Document segment -
And while we are focused on one particular bill, this legislation is but one of many being submitted around the nation, because many see the rising opportunity.

Yesterday, a group of U.S. senators headed by Susan Collins (R-ME) submitted the Better Energy Storage Technology (BEST) Act (pdf). The bills authorizes $300 million, over five years, to build up to five energy storage demonstration projects.

The Act says it seeks to to accelerate testing and validation of energy storage in U.S. national laboratories, and would require the Department of Energy to develop a strategic plan, in concert with with national laboratories, federal agencies, and end users, with cost targets for a goal of delivering cost-effective consumer-level energy storage.

While specific cost targets are left up to the Department of Energy to define, BEST does specify three technology requirement ranges:

  • (A)(i) to balance day-scale needs, are capable of highly flexible power output for not less than 6 hours; and
    • (ii) have a lifetime of—
      • (I) not less than 8,000 cycles of discharge at full output; and
      • (II) 20 years of operation;
  • (B)(i) can provide power to the electric grid for durations of approximately 10 to 100 hours; and
    • (ii) have a lifetime of—
      • (I) not less than 1,500 cycles of discharge at full output; and
      • (II) 20 years of operation; and
  • (C) can store energy over several months and address seasonal scale variations in supply and demand.

Federal legislative efforts include the recently Promoting Grid Storage Act of 2019, which also seeks pilot projects and further research, and a bill to extend the 30% tax credit to standalone energy storage. This follows state-level policies such as $280 million in New York incentives that recently went live, and Massachusetts lawmakers approving energy storage as a part of solar+storage net metering programs, as well as privately-owned energy storage installations starting to receive payments from forward capacity markets.

In early 2018, the U.S. Department of Energy’s (DOE) Advanced Research Projects Agency-Energy (ARPA-E), put out a a request for projects to develop energy storage systems that provide power to the electric grid for durations of 10 to approximately 100 hours, or up to a month, which had very specific price goals already developed – and some very similar project duration goals.

And while there is often talk about seasonal storage, there is also much analysis that suggests over building solar is cheaper than seasonal storage, and that if we consider this overbuilding at the time of construction, we can monetize it.

There does seem to be a consensus building that getting the United States to ~80% wind+solar will take a respectable amount of energy storage (12 hours by some estimates), if we’re not going to build major north-south and east-west transmission power lines.

To be done -
**a)** Please return the passage of the energy storage article starting with "And while there" and going on through "can monetize it.", copied word for word.
**b)** Translate this sentence from the energy storage article into Spanish: "There does seem to be a consensus building that getting the United States to ~80% wind+solar will take a respectable amount of energy storage (12 hours by some estimates), if we’re not going to build major north-south and east-west transmission power lines."

Available data -
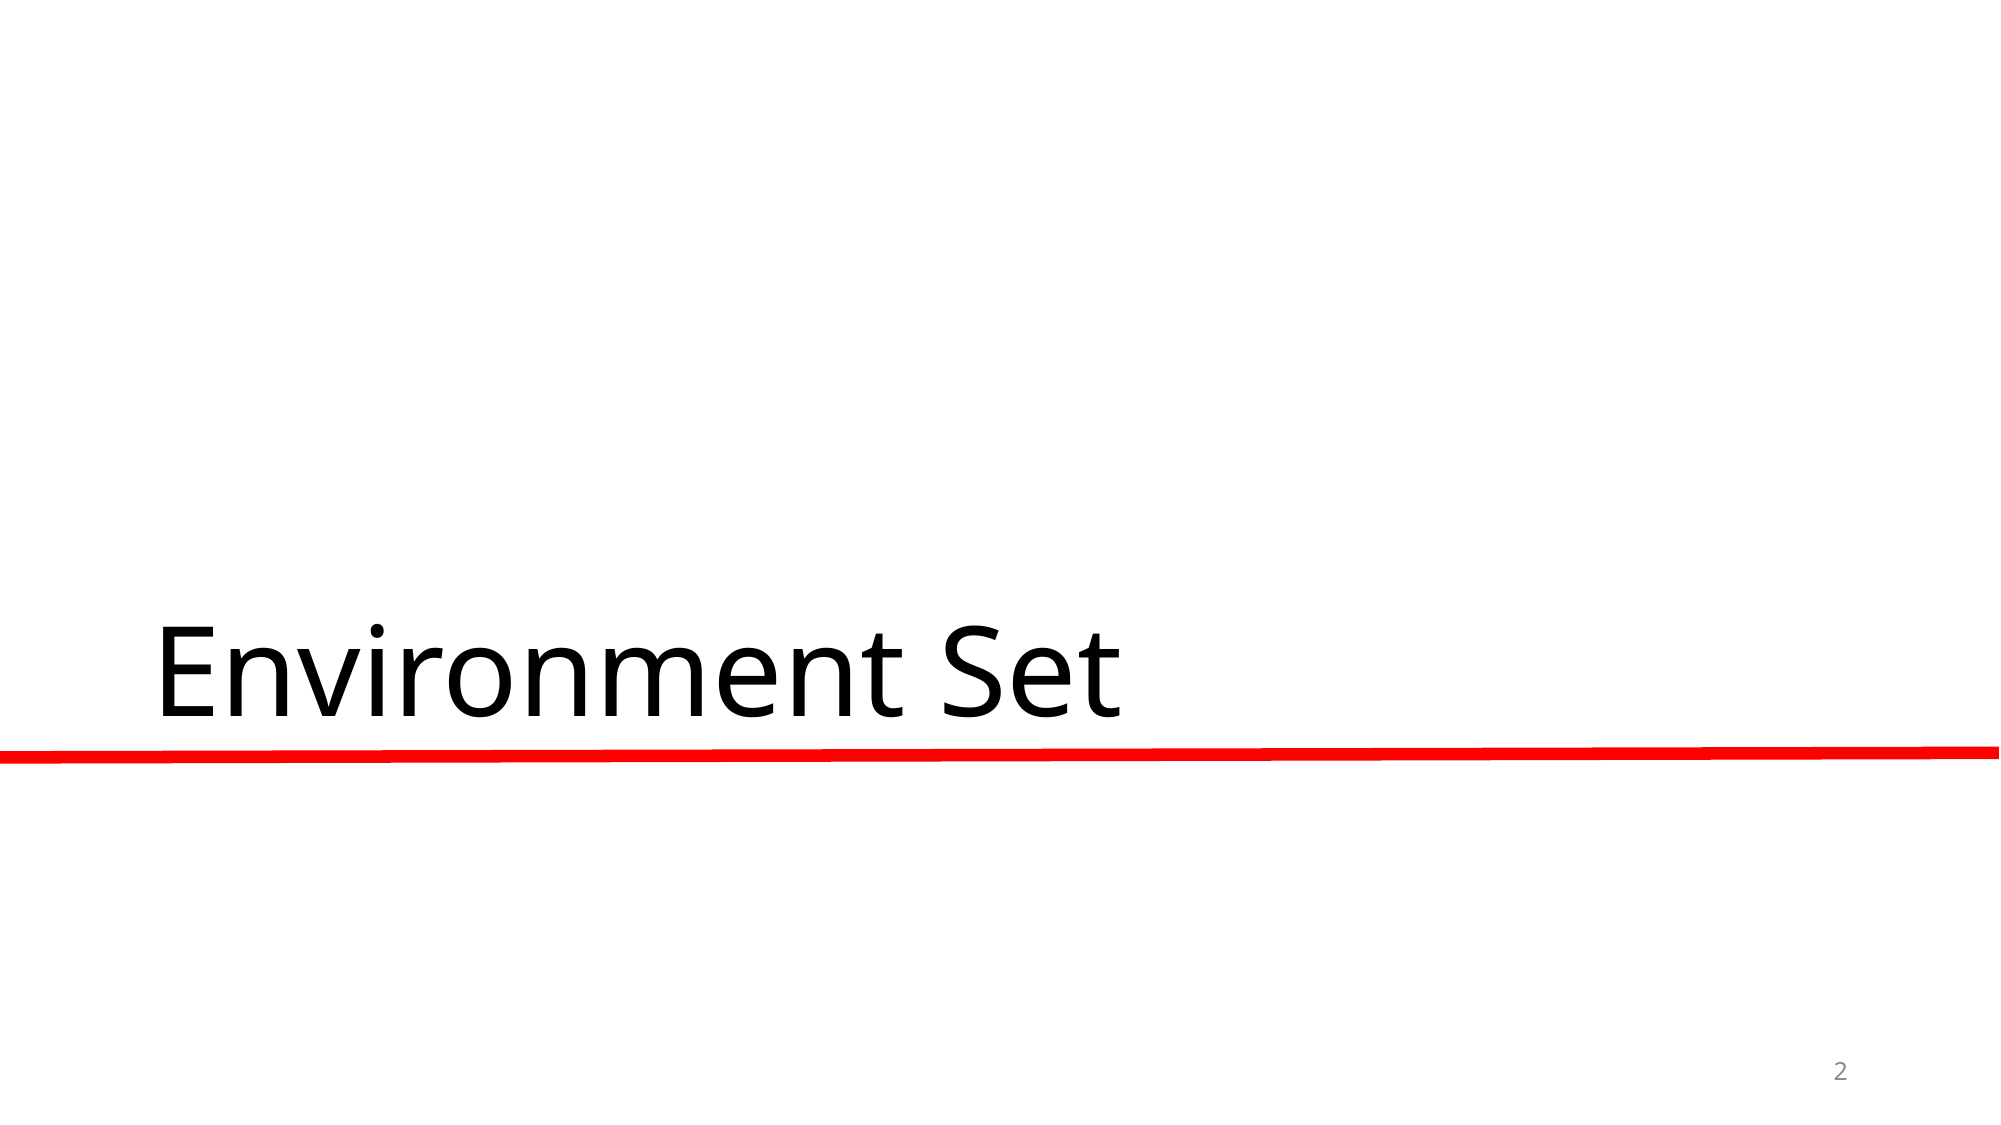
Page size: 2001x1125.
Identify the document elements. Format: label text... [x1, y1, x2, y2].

List of solutions -
**a)**
And while there is often talk about seasonal storage, there is also much analysis that suggests over building solar is cheaper than seasonal storage, and that if we consider this overbuilding at the time of construction, we can monetize it.

**b)** Parece que se está formando un consenso en que llevar a Estados Unidos a ~80 % de energía eólica más solar requerirá una cantidad considerable de almacenamiento de energía (12 horas, según algunas estimaciones), si no vamos a construir grandes líneas de transmisión eléctrica de norte a sur y de este a oeste.